Does Spotify Have an Explicit Content Problem? New Report Exposes Serious Gaps in Lyrics Filtering

Spotify explicit content filtering problem report
  • Save

Spotify explicit content filtering problem report
  • Save
Photo Credit: EJ Hersom

Spotify users are seeing explicit lyrics even when users have blocked explicit content, a new report from the BBC finds.

Young fans on Spotify are discovering that the platform is showing them explicit lyrics even when users have blocked explicit content and the “radio friendly” version of a song is playing. The BBC found the issue in dozens of songs from major artists, including Olivia Rodrigo, Eminem (pictured), Dua Lipa, The Weeknd, Lil Nas X, and Drake.

Spotify is said to be aware of the problem and working to fix it, though the company declined to respond to media requests for comment. The music streaming giant introduced a system for dealing with explicit content in 2018 following pressure from concerned parents, with explicit songs marked with an E.

Users who want to avoid hearing explicit lyrics can choose to block that content in their settings, opting for “clean versions” to be offered instead. But the lyrics for many of these edited versions have not been updated in Spotify’s database, so the explicit lyrics remain, even for users listening to the clean version of a song. Over a third of the songs in Spotify’s UK Top 50 chart contain explicit lyrics, and half of those show the explicit lyrics on screen even when the clean radio edit is played.

The BBC identified over 100 high-profile songs outside of the UK Top 50 that are affected, some of which feature in the soundtracks of children’s films or in child-friendly playlists. That list includes songs from Kanye West, Travis Scott, Megan Thee Stallion, and Nicki Minaj.

Spotify has reportedly removed lyrics for a “small number” of songs on Wednesday, January 31, after the BBC alerted them to the issue. The problem stems from users accessing the web version of the platform, where the lyrics of explicit versions of songs can be seen by clicking on the track names from a search or artist profile page, even if the explicit versions of the tracks are blocked by the user’s account settings.

Producer James Roach, who has also written for parenting publications, says that when people upload songs to platforms like Spotify, they have the option to submit different lyrics for different versions of songs. But sometimes they may use the same lyrics for both versions.

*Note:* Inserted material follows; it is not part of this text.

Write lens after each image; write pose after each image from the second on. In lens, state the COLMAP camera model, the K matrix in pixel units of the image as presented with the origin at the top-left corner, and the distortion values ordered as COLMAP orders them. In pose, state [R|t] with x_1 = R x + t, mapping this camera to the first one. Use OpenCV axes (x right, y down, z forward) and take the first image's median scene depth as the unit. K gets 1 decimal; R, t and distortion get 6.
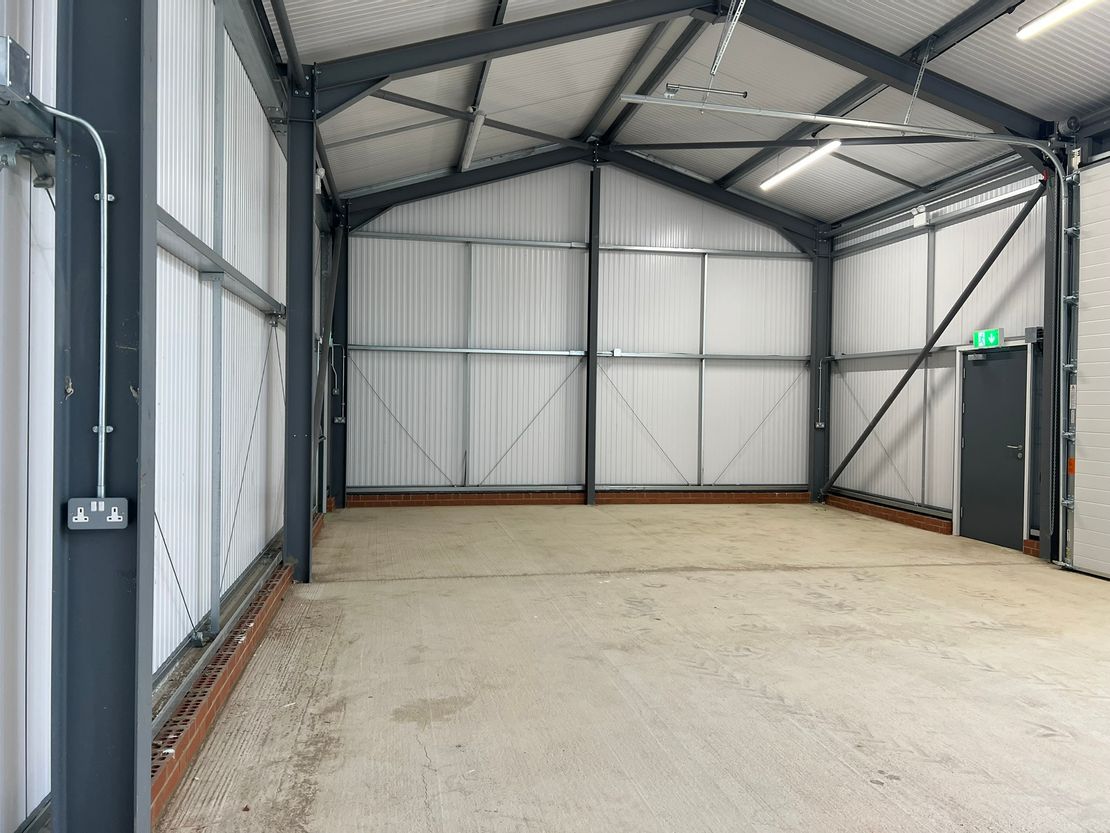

Further, many music streaming services like Spotify source their lyrics from Musixmatch, a firm which describes itself as “the world’s largest collection of song lyrics.” The platform allows fans to add, correct, or translate lyrics in exchange for “kudos.”

“You would like to think that at Spotify headquarters they’ve got a process in place,” says Roach. “It’s a surprise that they’re outsourcing.”